Answer "GROUNDED" if yes, "HALLUCINATED" if any claim is not in the context.
Context: {context[:2000]}
Answer: {output[:1000]}"""
}],
)
verdict = response.content[0].text.strip()
return {
"passed": "GROUNDED" in verdict,
"reason": "Output contains unsupported claims" if "HALLUCINATED" in verdict else None,
}
def check_toxicity(output: str) -> dict:
"""Check for toxic or harmful content."""
response = client.messages.create(
model="claude-sonnet-4-20250514",
max_tokens=50,
messages=[{
"role": "user",
"content": f'Is this text toxic, harmful, or inappropriate? Answer "SAFE" or "UNSAFE".
Text: "{output[:1000]}"'
}],
)
verdict = response.content[0].text.strip()
return {"passed": "SAFE" in verdict}
NVIDIA NeMo Guardrails
NeMo Guardrails is an open-source toolkit for adding programmable guardrails to LLM applications.

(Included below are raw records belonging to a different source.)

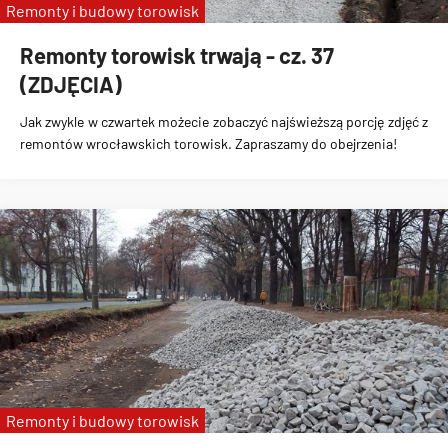
Remonty i budowy torowisk
Remonty torowisk trwają - cz. 37
(ZDJĘCIA)
Jak zwykle w czwartek możecie zobaczyć najświeższą porcję zdjęć z
remontów wrocławskich torowisk. Zapraszamy do obejrzenia!
Remonty i budowy torowisk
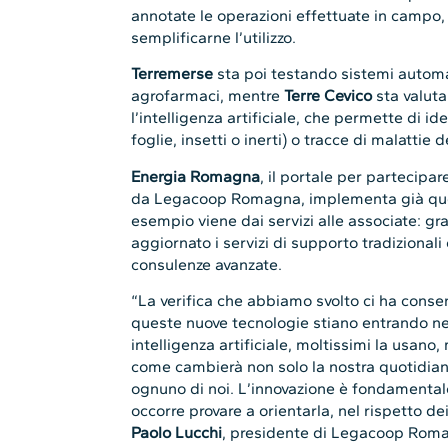
annotate le operazioni effettuate in campo,
semplificarne l’utilizzo.
Terremerse
sta poi testando sistemi automat
agrofarmaci, mentre
Terre Cevico
sta valuta
l’intelligenza artificiale, che permette di id
foglie, insetti o inerti) o tracce di malattie d
Energia Romagna
, il portale per partecip
da Legacoop Romagna, implementa già quest
esempio viene dai servizi alle associate: gra
aggiornato i servizi di supporto tradizional
consulenze avanzate.
“La verifica che abbiamo svolto ci ha cons
queste nuove tecnologie stiano entrando nei 
intelligenza artificiale, moltissimi la usan
come cambierà non solo la nostra quotidianità
ognuno di noi. L’innovazione è fondamental
occorre provare a orientarla, nel rispetto d
Paolo Lucchi
, presidente di Legacoop Rom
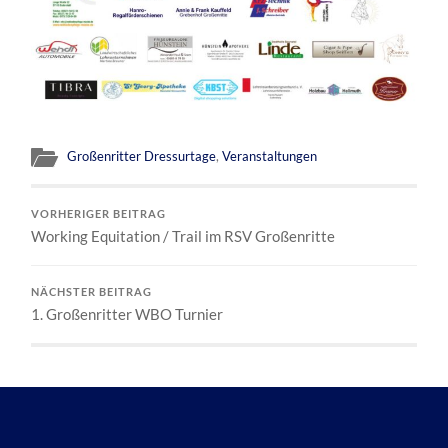
Großenritter Dressurtage
,
Veranstaltungen
VORHERIGER BEITRAG
Working Equitation / Trail im RSV Großenritte
NÄCHSTER BEITRAG
1. Großenritter WBO Turnier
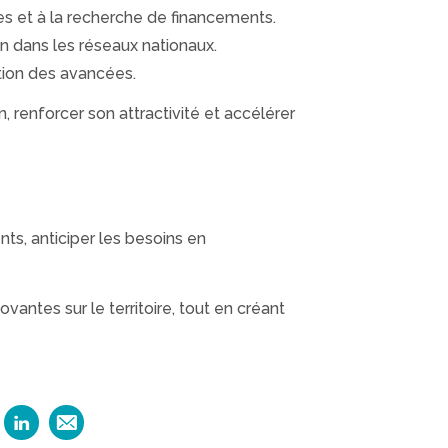
es et à la recherche de financements.
ion dans les réseaux nationaux.
ation des avancées.
, renforcer son attractivité et accélérer
nts, anticiper les besoins en
vantes sur le territoire, tout en créant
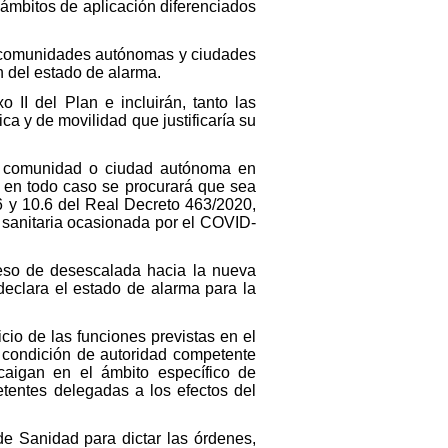
e ámbitos de aplicación diferenciados
las comunidades autónomas y ciudades
 del estado de alarma.
II del Plan e incluirán, tanto las
a y de movilidad que justificaría su
la comunidad o ciudad autónoma en
e en todo caso se procurará que sea
.6 y 10.6 del Real Decreto 463/2020,
s sanitaria ocasionada por el COVID-
eso de desescalada hacia la nueva
declara el estado de alarma para la
icio de las funciones previstas en el
a condición de autoridad competente
aigan en el ámbito específico de
tentes delegadas a los efectos del
 de Sanidad para dictar las órdenes,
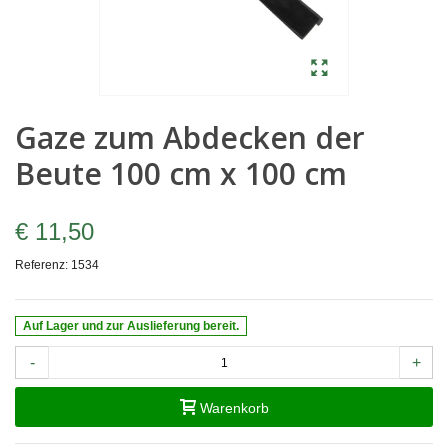
Gaze zum Abdecken der
Beute 100 cm x 100 cm
€ 11,50
Referenz:
1534
Auf Lager und zur Auslieferung bereit.
-
+
Warenkorb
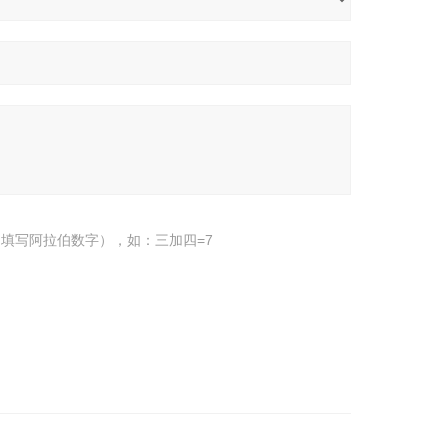
填写阿拉伯数字），如：三加四=7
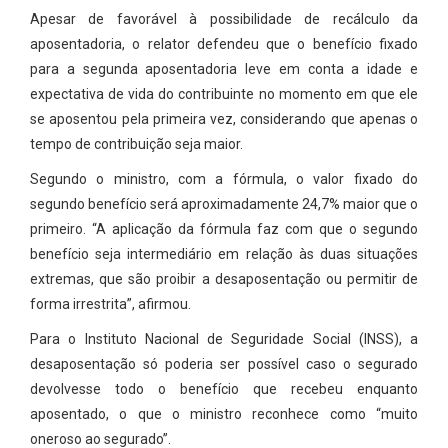
Apesar de favorável à possibilidade de recálculo da
aposentadoria, o relator defendeu que o benefício fixado
para a segunda aposentadoria leve em conta a idade e
expectativa de vida do contribuinte no momento em que ele
se aposentou pela primeira vez, considerando que apenas o
tempo de contribuição seja maior.
Segundo o ministro, com a fórmula, o valor fixado do
segundo benefício será aproximadamente 24,7% maior que o
primeiro. “A aplicação da fórmula faz com que o segundo
benefício seja intermediário em relação às duas situações
extremas, que são proibir a desaposentação ou permitir de
forma irrestrita”, afirmou.
Para o Instituto Nacional de Seguridade Social (INSS), a
desaposentação só poderia ser possível caso o segurado
devolvesse todo o benefício que recebeu enquanto
aposentado, o que o ministro reconhece como “muito
oneroso ao segurado”.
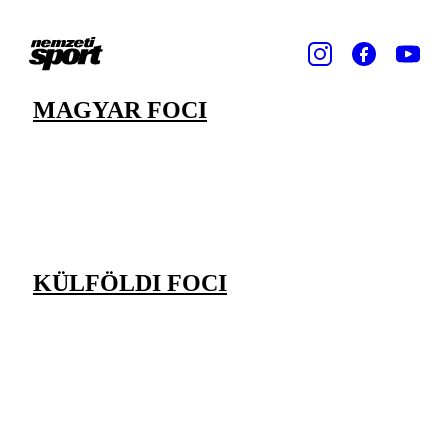
MAGYAR FOCI
KÜLFÖLDI FOCI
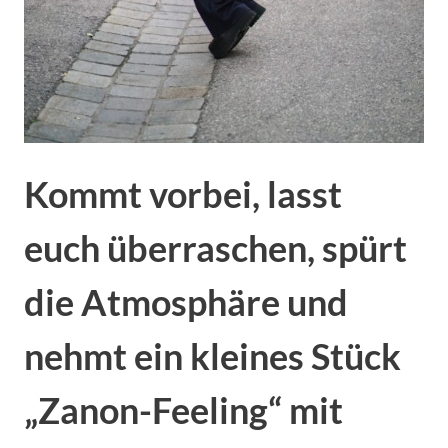
Kommt vorbei, lasst
euch überraschen, spürt
die Atmosphäre und
nehmt ein kleines Stück
„Zanon-Feeling“ mit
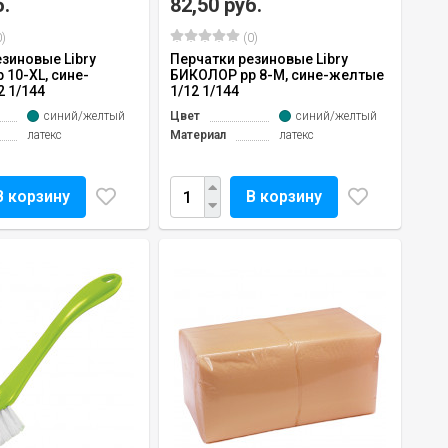
б.
82,50 руб.
)
(0)
зиновые Libry
Перчатки резиновые Libry
10-ХL, сине-
БИКОЛОР рр 8-М, сине-желтые
2 1/144
1/12 1/144
синий/желтый
Цвет
синий/желтый
латекс
Материал
латекс
В корзину
В корзину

# NeMo Guardrails configuration
# config.yml
"""
models:
- type: main
engine: anthropic
model: claude-sonnet-4-20250514
rails:
input:
flows:
- check jailbreak
- check input toxicity
- check topic allowed
output:
flows:
- check output toxicity
- check hallucination
- check pii in output
"""
# Colang rails definition (rails.co)
"""
define user ask about allowed topics
"What is your vacation policy?"
"How do I submit an expense report?"
"What are the working hours?"
define user ask about off topic
"What's the weather like?"
"Tell me a joke"
"Who won the game?"
define flow check topic allowed
user ask about off topic
bot inform topic not supported
stop
define bot inform topic not supported
"I can only help with company policy and HR questions.
Please ask about our policies, benefits, or procedures."
"""
# Using NeMo Guardrails in code
from nemoguardrails import RailsConfig, LLMRails
config = RailsConfig.from_path("./config")
rails = LLMRails(config)
# All inputs and outputs are automatically validated
response = await rails.generate(
messages=[{"role": "user", "content": "What is the vacation policy?"}]
)
print(response)
Guardrail Implementation Checklist
- Input validation: Length limits, PII detection, prompt injection detection, topic filtering
- Output validation: Hallucination check, toxicity filter, PII leak prevention, format validation
- Rate limiting: Per-user and per-session rate limits to prevent abuse
- Logging: Log all guardrail triggers for monitoring and improvement
- Graceful failures: When a guardrail triggers, return a helpful message, not an error
- Regular updates: Prompt injection techniques evolve — update detection patterns regularly
Summary
Guardrails are non-negotiable for production AI applications. Implement input validation (prompt injection, PII, topic boundaries), output validation (hallucination, toxicity, PII leaks), and operational controls (rate limiting, logging). Start with rule-based checks for speed, add LLM-based checks for nuance, and consider NeMo Guardrails for comprehensive, declarative safety policies.